- PROBLEM TO WORK ON: Determine how many lines in the listing contain the string "October"; respond with the number alone.

- DATA EXTRACT:

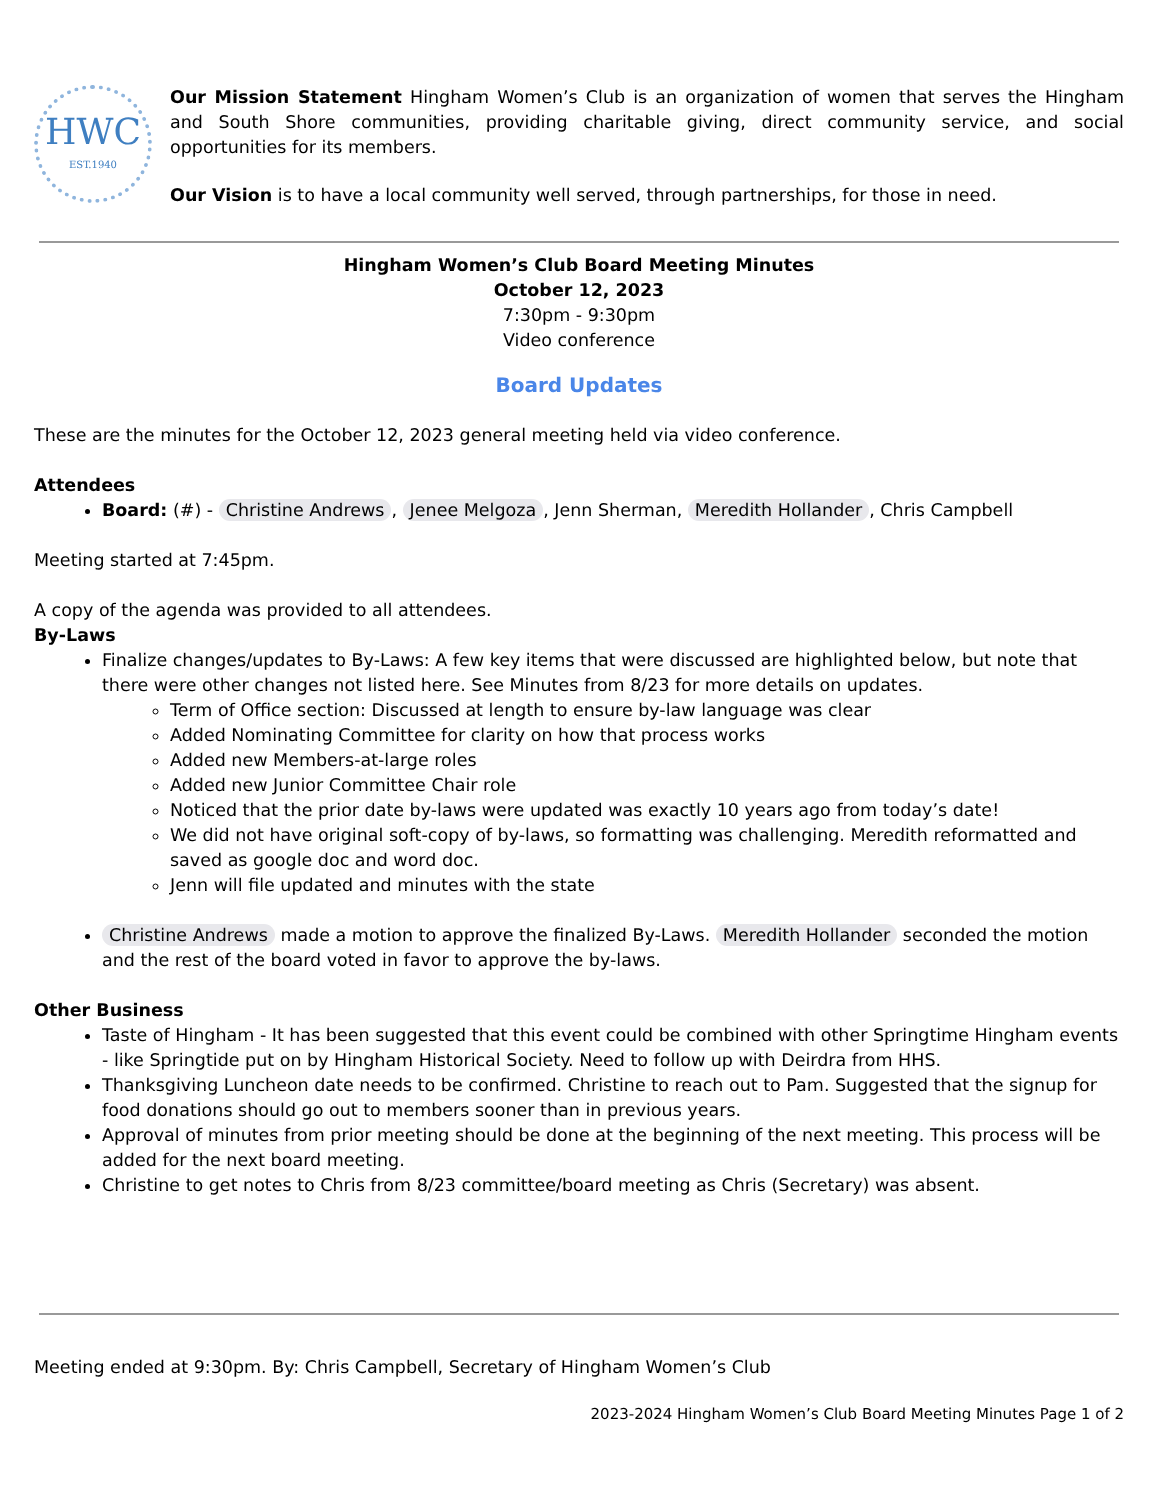HWC
EST.1940
Our Mission Statement Hingham Women’s Club is an organization of women that serves the Hingham and South Shore communities, providing charitable giving, direct community service, and social opportunities for its members.
Our Vision is to have a local community well served, through partnerships, for those in need.
Hingham Women’s Club Board Meeting Minutes
October 12, 2023
7:30pm - 9:30pm
Video conference
Board Updates
These are the minutes for the October 12, 2023 general meeting held via video conference.
Attendees
Board: (#) - Christine Andrews, Jenee Melgoza, Jenn Sherman, Meredith Hollander, Chris Campbell
Meeting started at 7:45pm.
A copy of the agenda was provided to all attendees.
By-Laws
Finalize changes/updates to By-Laws: A few key items that were discussed are highlighted below, but note that there were other changes not listed here. See Minutes from 8/23 for more details on updates.
Term of Office section: Discussed at length to ensure by-law language was clear
Added Nominating Committee for clarity on how that process works
Added new Members-at-large roles
Added new Junior Committee Chair role
Noticed that the prior date by-laws were updated was exactly 10 years ago from today’s date!
We did not have original soft-copy of by-laws, so formatting was challenging. Meredith reformatted and saved as google doc and word doc.
Jenn will file updated and minutes with the state
Christine Andrews made a motion to approve the finalized By-Laws. Meredith Hollander seconded the motion and the rest of the board voted in favor to approve the by-laws.
Other Business
Taste of Hingham - It has been suggested that this event could be combined with other Springtime Hingham events - like Springtide put on by Hingham Historical Society. Need to follow up with Deirdra from HHS.
Thanksgiving Luncheon date needs to be confirmed. Christine to reach out to Pam. Suggested that the signup for food donations should go out to members sooner than in previous years.
Approval of minutes from prior meeting should be done at the beginning of the next meeting. This process will be added for the next board meeting.
Christine to get notes to Chris from 8/23 committee/board meeting as Chris (Secretary) was absent.
Meeting ended at 9:30pm. By: Chris Campbell, Secretary of Hingham Women’s Club
2023-2024 Hingham Women’s Club Board Meeting Minutes Page 1 of 2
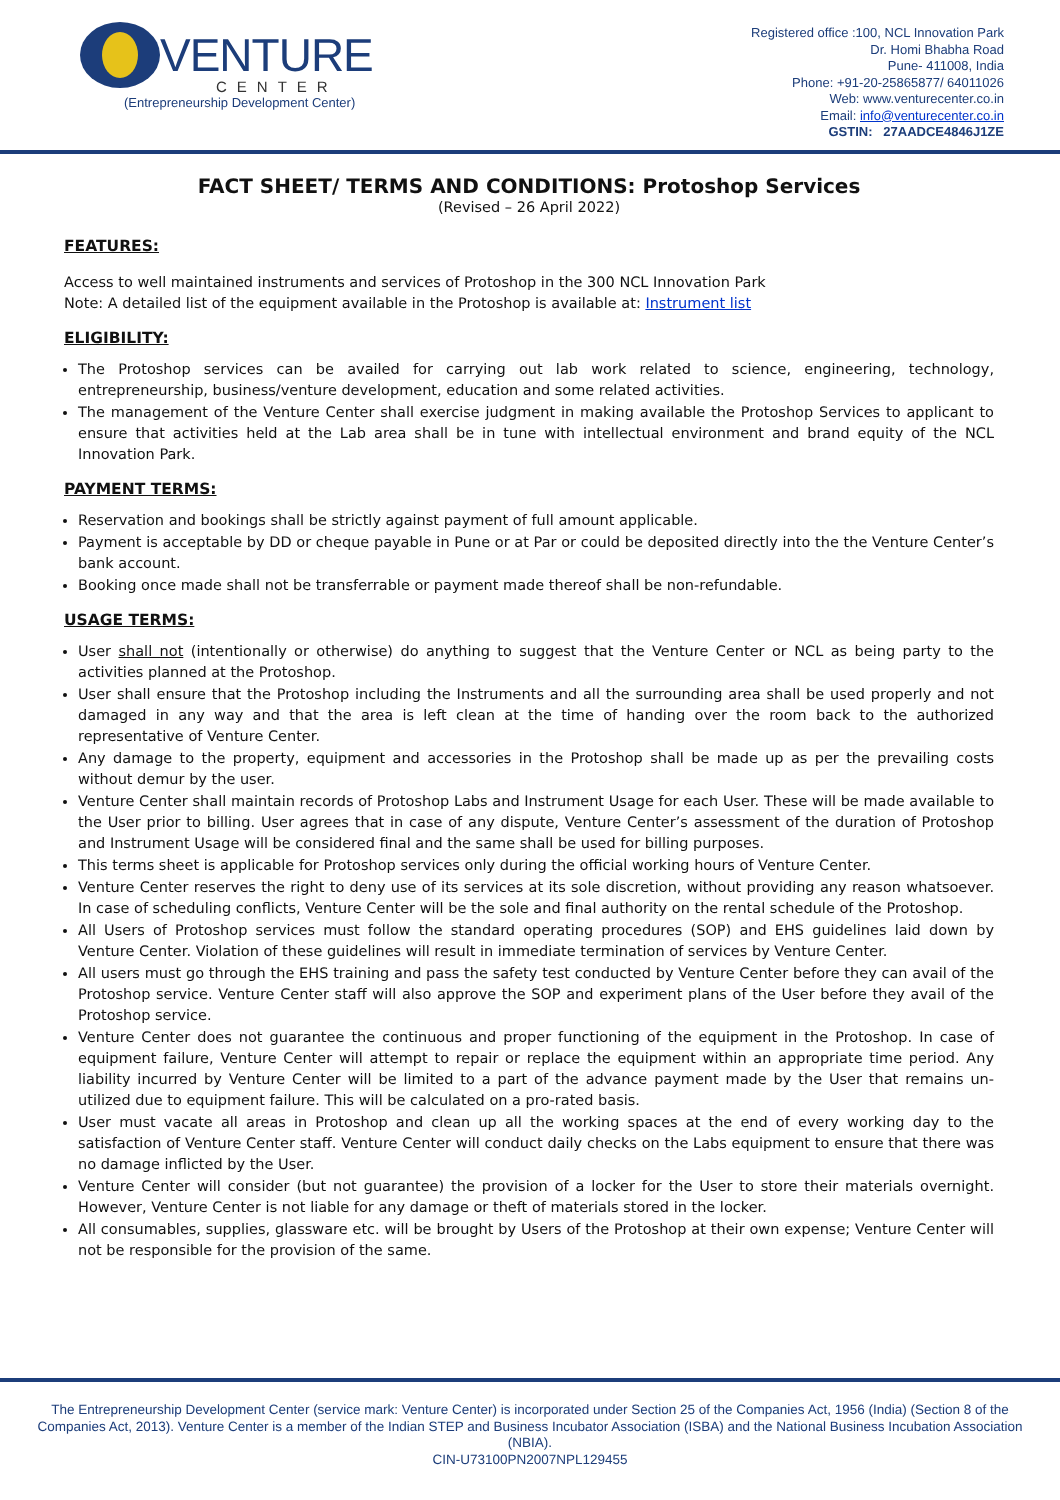VENTURE
CENTER
(Entrepreneurship Development Center)
Registered office :100, NCL Innovation Park
Dr. Homi Bhabha Road
Pune- 411008, India
Phone: +91-20-25865877/ 64011026
Web: www.venturecenter.co.in
Email: info@venturecenter.co.in
GSTIN: 27AADCE4846J1ZE
FACT SHEET/ TERMS AND CONDITIONS: Protoshop Services
(Revised – 26 April 2022)
FEATURES:
Access to well maintained instruments and services of Protoshop in the 300 NCL Innovation Park
Note: A detailed list of the equipment available in the Protoshop is available at: Instrument list
ELIGIBILITY:
The Protoshop services can be availed for carrying out lab work related to science, engineering, technology, entrepreneurship, business/venture development, education and some related activities.
The management of the Venture Center shall exercise judgment in making available the Protoshop Services to applicant to ensure that activities held at the Lab area shall be in tune with intellectual environment and brand equity of the NCL Innovation Park.
PAYMENT TERMS:
Reservation and bookings shall be strictly against payment of full amount applicable.
Payment is acceptable by DD or cheque payable in Pune or at Par or could be deposited directly into the the Venture Center’s bank account.
Booking once made shall not be transferrable or payment made thereof shall be non-refundable.
USAGE TERMS:
User shall not (intentionally or otherwise) do anything to suggest that the Venture Center or NCL as being party to the activities planned at the Protoshop.
User shall ensure that the Protoshop including the Instruments and all the surrounding area shall be used properly and not damaged in any way and that the area is left clean at the time of handing over the room back to the authorized representative of Venture Center.
Any damage to the property, equipment and accessories in the Protoshop shall be made up as per the prevailing costs without demur by the user.
Venture Center shall maintain records of Protoshop Labs and Instrument Usage for each User. These will be made available to the User prior to billing. User agrees that in case of any dispute, Venture Center’s assessment of the duration of Protoshop and Instrument Usage will be considered final and the same shall be used for billing purposes.
This terms sheet is applicable for Protoshop services only during the official working hours of Venture Center.
Venture Center reserves the right to deny use of its services at its sole discretion, without providing any reason whatsoever. In case of scheduling conflicts, Venture Center will be the sole and final authority on the rental schedule of the Protoshop.
All Users of Protoshop services must follow the standard operating procedures (SOP) and EHS guidelines laid down by Venture Center. Violation of these guidelines will result in immediate termination of services by Venture Center.
All users must go through the EHS training and pass the safety test conducted by Venture Center before they can avail of the Protoshop service. Venture Center staff will also approve the SOP and experiment plans of the User before they avail of the Protoshop service.
Venture Center does not guarantee the continuous and proper functioning of the equipment in the Protoshop. In case of equipment failure, Venture Center will attempt to repair or replace the equipment within an appropriate time period. Any liability incurred by Venture Center will be limited to a part of the advance payment made by the User that remains un-utilized due to equipment failure. This will be calculated on a pro-rated basis.
User must vacate all areas in Protoshop and clean up all the working spaces at the end of every working day to the satisfaction of Venture Center staff. Venture Center will conduct daily checks on the Labs equipment to ensure that there was no damage inflicted by the User.
Venture Center will consider (but not guarantee) the provision of a locker for the User to store their materials overnight. However, Venture Center is not liable for any damage or theft of materials stored in the locker.
All consumables, supplies, glassware etc. will be brought by Users of the Protoshop at their own expense; Venture Center will not be responsible for the provision of the same.
The Entrepreneurship Development Center (service mark: Venture Center) is incorporated under Section 25 of the Companies Act, 1956 (India) (Section 8 of the Companies Act, 2013). Venture Center is a member of the Indian STEP and Business Incubator Association (ISBA) and the National Business Incubation Association (NBIA).
CIN-U73100PN2007NPL129455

- EXERCISE RESPONSE: 2